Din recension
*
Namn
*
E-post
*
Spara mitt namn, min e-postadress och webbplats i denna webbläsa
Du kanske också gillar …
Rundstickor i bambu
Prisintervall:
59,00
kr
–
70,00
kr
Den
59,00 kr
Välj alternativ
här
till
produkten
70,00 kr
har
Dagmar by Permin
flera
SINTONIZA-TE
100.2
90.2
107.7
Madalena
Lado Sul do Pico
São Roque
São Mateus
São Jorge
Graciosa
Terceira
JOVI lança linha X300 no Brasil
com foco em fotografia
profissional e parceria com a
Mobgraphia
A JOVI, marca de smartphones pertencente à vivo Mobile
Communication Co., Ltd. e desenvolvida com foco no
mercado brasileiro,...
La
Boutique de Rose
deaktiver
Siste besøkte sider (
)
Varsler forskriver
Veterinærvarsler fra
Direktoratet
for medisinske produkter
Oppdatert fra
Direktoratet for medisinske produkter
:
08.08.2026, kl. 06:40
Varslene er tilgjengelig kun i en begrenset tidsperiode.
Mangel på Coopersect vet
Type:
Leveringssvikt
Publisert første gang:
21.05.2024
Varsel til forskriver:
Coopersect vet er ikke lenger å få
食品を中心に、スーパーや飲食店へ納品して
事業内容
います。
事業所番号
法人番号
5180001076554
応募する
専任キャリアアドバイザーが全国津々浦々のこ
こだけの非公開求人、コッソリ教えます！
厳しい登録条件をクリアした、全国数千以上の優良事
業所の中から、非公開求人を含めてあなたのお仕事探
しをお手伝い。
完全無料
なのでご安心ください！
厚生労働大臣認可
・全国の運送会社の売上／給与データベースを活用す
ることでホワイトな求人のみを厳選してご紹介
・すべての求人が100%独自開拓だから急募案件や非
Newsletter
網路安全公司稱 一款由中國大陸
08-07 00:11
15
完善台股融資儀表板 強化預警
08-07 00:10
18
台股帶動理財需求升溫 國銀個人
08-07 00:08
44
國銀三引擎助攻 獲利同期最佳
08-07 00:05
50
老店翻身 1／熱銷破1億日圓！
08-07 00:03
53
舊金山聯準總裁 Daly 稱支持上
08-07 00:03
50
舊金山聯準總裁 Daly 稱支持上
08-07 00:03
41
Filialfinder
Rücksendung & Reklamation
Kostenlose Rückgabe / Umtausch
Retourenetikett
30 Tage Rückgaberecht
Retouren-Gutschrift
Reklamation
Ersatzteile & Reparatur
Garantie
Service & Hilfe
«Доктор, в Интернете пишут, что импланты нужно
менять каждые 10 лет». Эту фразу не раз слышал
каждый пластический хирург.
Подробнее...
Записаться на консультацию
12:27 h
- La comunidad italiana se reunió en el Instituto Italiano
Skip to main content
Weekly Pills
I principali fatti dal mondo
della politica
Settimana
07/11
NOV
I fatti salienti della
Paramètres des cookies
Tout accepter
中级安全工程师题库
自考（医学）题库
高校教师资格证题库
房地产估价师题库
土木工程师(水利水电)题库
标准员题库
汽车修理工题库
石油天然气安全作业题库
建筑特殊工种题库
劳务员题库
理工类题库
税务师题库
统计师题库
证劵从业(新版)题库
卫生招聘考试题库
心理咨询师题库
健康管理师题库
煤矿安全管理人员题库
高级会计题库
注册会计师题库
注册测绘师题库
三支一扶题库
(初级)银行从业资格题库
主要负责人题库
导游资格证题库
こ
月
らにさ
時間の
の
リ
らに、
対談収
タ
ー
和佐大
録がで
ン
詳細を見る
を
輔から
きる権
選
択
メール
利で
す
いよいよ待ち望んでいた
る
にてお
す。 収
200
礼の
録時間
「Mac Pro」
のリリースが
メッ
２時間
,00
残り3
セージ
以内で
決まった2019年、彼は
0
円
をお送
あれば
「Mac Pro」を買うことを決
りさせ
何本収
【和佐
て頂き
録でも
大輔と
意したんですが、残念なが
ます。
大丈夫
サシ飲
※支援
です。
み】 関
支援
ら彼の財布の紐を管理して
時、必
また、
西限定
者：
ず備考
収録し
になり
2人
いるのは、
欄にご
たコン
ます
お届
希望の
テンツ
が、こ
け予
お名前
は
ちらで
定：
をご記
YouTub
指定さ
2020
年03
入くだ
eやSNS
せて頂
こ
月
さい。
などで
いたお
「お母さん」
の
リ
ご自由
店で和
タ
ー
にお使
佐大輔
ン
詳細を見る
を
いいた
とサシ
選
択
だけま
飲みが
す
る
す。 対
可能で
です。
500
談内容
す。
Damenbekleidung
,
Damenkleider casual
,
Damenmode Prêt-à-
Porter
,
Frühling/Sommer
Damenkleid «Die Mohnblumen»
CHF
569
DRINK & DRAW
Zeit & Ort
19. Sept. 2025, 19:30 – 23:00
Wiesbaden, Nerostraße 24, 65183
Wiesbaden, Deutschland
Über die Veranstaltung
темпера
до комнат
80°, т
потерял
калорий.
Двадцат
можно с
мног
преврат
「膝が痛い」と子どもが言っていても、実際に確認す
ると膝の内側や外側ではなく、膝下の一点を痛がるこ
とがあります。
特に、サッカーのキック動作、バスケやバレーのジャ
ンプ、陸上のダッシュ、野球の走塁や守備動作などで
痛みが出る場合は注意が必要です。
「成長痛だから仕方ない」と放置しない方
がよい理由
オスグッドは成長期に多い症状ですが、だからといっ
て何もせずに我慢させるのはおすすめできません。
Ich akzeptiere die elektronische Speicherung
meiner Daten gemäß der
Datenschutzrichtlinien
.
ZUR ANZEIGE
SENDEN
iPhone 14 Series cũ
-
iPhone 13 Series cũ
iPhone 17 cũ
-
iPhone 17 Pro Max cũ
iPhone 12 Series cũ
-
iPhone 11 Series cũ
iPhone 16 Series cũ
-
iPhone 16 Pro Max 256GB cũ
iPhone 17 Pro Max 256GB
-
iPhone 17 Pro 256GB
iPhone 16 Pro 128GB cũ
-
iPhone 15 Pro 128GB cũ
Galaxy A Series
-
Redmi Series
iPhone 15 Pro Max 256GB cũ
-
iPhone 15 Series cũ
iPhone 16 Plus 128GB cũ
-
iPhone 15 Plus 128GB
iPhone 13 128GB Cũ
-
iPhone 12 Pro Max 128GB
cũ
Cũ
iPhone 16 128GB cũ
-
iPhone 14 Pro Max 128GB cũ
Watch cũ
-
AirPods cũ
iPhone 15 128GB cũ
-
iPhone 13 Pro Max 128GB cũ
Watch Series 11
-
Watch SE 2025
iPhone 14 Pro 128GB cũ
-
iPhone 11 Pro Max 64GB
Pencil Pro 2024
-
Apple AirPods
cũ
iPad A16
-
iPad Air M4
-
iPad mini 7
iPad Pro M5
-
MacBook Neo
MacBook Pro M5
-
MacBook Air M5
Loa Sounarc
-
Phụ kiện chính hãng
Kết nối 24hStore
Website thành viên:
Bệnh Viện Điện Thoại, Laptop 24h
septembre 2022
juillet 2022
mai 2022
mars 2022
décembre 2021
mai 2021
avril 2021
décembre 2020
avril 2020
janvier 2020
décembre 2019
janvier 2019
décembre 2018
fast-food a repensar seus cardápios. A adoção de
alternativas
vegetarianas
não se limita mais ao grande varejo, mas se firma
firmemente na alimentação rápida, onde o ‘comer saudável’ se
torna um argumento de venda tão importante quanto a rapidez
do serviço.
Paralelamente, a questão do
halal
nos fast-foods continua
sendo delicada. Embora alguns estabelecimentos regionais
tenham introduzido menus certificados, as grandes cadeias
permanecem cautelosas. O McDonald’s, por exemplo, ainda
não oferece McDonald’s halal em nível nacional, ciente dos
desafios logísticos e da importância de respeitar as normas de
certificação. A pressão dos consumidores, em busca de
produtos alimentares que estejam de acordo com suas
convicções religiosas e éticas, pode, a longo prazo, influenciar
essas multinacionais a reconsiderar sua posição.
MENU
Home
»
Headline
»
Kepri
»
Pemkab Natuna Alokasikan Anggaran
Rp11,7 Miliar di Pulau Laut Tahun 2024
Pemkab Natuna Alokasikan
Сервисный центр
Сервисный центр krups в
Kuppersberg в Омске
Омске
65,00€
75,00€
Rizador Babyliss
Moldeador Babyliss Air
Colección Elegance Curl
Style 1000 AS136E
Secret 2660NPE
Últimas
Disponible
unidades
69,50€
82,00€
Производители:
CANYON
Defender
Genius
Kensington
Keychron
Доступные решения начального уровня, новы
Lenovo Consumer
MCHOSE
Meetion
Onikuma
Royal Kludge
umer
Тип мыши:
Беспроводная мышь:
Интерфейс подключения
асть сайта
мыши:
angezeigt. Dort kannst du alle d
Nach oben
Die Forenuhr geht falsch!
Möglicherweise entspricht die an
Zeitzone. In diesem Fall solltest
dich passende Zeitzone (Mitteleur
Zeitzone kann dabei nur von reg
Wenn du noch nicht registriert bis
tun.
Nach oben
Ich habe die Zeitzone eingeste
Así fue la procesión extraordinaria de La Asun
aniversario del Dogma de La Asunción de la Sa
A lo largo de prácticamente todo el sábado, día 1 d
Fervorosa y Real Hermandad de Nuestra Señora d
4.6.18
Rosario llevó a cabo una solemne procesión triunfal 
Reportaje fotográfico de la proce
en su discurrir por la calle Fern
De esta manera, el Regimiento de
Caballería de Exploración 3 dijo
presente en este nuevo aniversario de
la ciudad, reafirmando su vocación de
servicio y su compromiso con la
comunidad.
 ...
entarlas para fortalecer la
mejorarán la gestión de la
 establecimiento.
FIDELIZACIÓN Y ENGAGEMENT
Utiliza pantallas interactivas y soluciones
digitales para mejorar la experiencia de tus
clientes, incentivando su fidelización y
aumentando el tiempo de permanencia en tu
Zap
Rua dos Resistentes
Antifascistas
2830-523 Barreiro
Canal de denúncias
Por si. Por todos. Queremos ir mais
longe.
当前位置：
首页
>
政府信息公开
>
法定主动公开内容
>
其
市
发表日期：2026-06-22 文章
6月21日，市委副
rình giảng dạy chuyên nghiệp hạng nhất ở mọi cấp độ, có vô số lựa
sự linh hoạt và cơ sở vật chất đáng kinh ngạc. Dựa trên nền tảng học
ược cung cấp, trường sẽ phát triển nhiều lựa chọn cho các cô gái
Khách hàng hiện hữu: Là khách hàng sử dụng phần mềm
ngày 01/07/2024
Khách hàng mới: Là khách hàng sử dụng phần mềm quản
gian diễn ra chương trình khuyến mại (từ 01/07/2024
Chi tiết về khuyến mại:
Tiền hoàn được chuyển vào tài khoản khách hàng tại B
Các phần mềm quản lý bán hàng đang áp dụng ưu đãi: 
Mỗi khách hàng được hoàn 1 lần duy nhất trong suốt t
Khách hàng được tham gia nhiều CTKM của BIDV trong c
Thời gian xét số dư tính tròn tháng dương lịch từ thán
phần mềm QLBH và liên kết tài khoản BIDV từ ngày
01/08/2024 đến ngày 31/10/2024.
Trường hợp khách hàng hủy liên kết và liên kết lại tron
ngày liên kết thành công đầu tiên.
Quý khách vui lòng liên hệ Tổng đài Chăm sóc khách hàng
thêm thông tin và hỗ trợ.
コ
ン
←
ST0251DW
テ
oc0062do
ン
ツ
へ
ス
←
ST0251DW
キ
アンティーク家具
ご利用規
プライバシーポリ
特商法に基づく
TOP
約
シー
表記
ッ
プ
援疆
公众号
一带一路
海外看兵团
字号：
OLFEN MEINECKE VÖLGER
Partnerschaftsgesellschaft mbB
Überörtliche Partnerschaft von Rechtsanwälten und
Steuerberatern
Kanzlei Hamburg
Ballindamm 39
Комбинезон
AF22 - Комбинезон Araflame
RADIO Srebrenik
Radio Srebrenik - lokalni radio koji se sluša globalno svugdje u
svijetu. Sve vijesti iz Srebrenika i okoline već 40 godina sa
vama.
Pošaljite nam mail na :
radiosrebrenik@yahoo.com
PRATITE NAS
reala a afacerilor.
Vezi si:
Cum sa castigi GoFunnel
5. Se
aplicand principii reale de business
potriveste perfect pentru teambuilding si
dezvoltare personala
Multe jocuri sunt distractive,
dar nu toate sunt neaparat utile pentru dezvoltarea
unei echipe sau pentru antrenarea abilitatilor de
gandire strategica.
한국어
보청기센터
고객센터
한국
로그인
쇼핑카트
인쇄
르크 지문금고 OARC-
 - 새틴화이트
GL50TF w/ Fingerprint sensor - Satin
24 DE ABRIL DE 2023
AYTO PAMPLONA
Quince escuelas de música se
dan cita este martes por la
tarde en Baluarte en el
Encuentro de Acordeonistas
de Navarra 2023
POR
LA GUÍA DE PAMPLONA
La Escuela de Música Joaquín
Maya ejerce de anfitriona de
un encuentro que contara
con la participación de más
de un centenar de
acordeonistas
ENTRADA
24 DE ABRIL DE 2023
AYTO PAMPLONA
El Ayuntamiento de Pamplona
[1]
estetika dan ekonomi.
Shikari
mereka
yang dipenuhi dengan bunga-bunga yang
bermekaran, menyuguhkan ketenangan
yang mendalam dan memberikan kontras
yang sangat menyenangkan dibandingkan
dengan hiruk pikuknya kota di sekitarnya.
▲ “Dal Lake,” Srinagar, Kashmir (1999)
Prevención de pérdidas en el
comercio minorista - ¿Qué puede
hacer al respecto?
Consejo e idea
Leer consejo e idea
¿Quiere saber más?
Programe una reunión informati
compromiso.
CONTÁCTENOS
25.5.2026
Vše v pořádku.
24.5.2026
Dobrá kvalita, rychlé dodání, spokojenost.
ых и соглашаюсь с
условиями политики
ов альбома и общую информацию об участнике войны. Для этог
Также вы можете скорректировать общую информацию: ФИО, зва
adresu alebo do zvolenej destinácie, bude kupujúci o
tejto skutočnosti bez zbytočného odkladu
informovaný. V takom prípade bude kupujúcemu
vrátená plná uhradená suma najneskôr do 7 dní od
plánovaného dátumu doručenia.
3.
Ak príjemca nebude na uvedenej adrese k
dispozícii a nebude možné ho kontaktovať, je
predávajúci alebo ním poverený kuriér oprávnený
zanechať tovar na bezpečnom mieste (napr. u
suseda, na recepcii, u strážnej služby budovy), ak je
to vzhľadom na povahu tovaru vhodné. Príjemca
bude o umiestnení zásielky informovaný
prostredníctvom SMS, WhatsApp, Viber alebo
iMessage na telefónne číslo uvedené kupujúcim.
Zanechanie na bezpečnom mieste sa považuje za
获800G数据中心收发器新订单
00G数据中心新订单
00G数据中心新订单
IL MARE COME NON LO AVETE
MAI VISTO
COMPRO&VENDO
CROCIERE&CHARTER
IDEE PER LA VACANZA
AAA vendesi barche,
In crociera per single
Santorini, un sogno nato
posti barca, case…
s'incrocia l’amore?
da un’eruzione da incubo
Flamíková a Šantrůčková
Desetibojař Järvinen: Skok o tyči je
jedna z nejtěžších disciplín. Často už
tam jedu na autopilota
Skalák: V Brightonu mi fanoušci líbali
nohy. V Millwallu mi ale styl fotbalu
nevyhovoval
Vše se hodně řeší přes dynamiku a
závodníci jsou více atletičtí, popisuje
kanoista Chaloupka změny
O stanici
:::
PROBLEM DESCRIPTION —
Wherever a line of the entries holds the string "thành", copy that line.

TASK RESULT —
Website thành viên:
ngày liên kết thành công đầu tiên.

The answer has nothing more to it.